Media Strangely Silent on the Other Grieving Parent
Khizr Khan has become a household name over the last week. The Muslim Gold Star father spoke out against Donald Trump at the Democratic National Convention, bringing news anchors to tears and drawing the Republican nominee into an unwise confrontation that could have disastrous effects on his poll numbers as the general election begins in earnest. Khan’s speech received so much coverage that it boosted sales of pocket-sized copies of the Constitution, one of which the Muslim used as a prop on stage when asking if Trump had ever read the document.
Contrast that with Patricia Smith, whose son Sean was killed in the attack on the U.S. embassy in Benghazi. Smith, speaking at the Republican National Convention in Cleveland, said, “For all of this loss, for all of this grief, for all of the cynicism the tragedy in Benghazi has wrought upon America, I blame Hillary Clinton. I blame Hillary Clinton personally for the death of my son.”

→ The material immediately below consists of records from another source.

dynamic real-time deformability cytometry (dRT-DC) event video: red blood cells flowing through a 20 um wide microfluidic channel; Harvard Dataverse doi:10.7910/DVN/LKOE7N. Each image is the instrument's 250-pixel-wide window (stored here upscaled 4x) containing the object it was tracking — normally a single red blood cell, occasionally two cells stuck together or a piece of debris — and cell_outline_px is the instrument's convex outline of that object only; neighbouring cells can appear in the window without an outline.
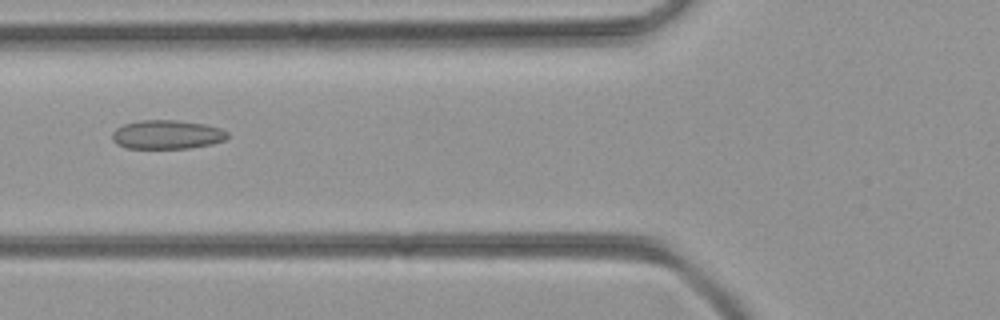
{"species": "common noctule bat (a hibernating species)", "species_latin": "Nyctalus noctula", "temperature_condition": "room temperature", "stored_images_in_passage": 40, "camera_frame_rate_fps": 3000, "um_per_image_px": 0.085, "animal": {"sex": "female", "body_mass_g": 21.9}, "frame": {"image": 1, "passage_image": 11, "time_ms": 3.333, "image_size_px": [1000, 320], "cell_outline_px": [[228, 136], [224, 140], [212, 144], [188, 148], [128, 148], [116, 144], [112, 140], [112, 132], [116, 128], [124, 124], [140, 120], [176, 120], [204, 124], [220, 128], [228, 132]], "centroid_in_image_um": [14.17, 11.44], "position_along_channel_um": 111.6, "area_um2": 19.42}}
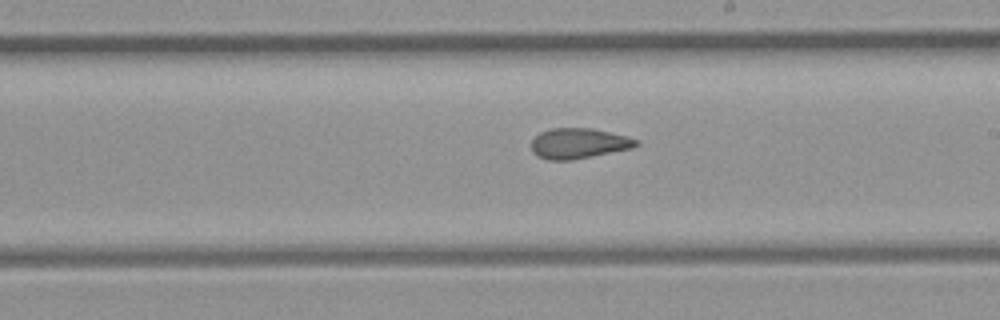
{"frame": {"image": 2, "passage_image": 20, "time_ms": 6.333, "image_size_px": [1000, 320], "cell_outline_px": [[640, 144], [632, 148], [572, 160], [548, 160], [536, 156], [532, 152], [532, 140], [540, 132], [552, 128], [592, 128], [640, 140]], "centroid_in_image_um": [49.17, 12.19], "position_along_channel_um": 239.8, "area_um2": 18.5}}
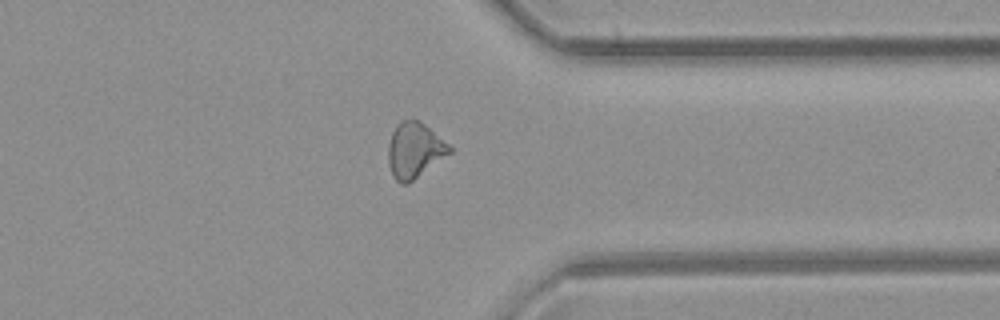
{"frame": {"image": 3, "passage_image": 30, "time_ms": 9.667, "image_size_px": [1000, 320], "cell_outline_px": [[452, 152], [408, 184], [400, 184], [392, 176], [388, 164], [388, 144], [392, 132], [396, 124], [400, 120], [412, 116], [420, 120], [452, 144]], "centroid_in_image_um": [35.25, 12.72], "position_along_channel_um": 376.1, "area_um2": 20.58}}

Now Clinton, to her “credit,” avoided getting into a public feud with a grieving mother. Trump would have done well to follow her example.
But putting that aside, the media’s coverage of these two parents has been astoundingly unbalanced. According to Newsbusters, the big three networks gave the Khans 50 TIMES as much coverage as they gave Patricia Smith in the days after their respective speeches.
“In the days (July 19 to August 1) that followed Smith’s indictment of Clinton from the RNC podium, CBS (3 seconds) ABC (13 seconds) and NBC (54 seconds) gave her speech a total of just 70 seconds of coverage,” writes the media watchdog site. “In the four days (July 29 to August 1) following Khizr Khan and his wife Ghazala’s speech NBC (31 minutes, 39 seconds) offered the most amount of time followed by ABC (14 minutes, 21 seconds) and then CBS (9 minutes, 13 seconds).
This kind of media bias has a substantial impact on the tenor of the election, to say the least. And it’s already reflected in the polls; Trump has lost considerable ground in the days since Clinton accepted the nomination, thanks in no small part to the endless glorification of Khan’s speech and the endless criticism of Trump’s response.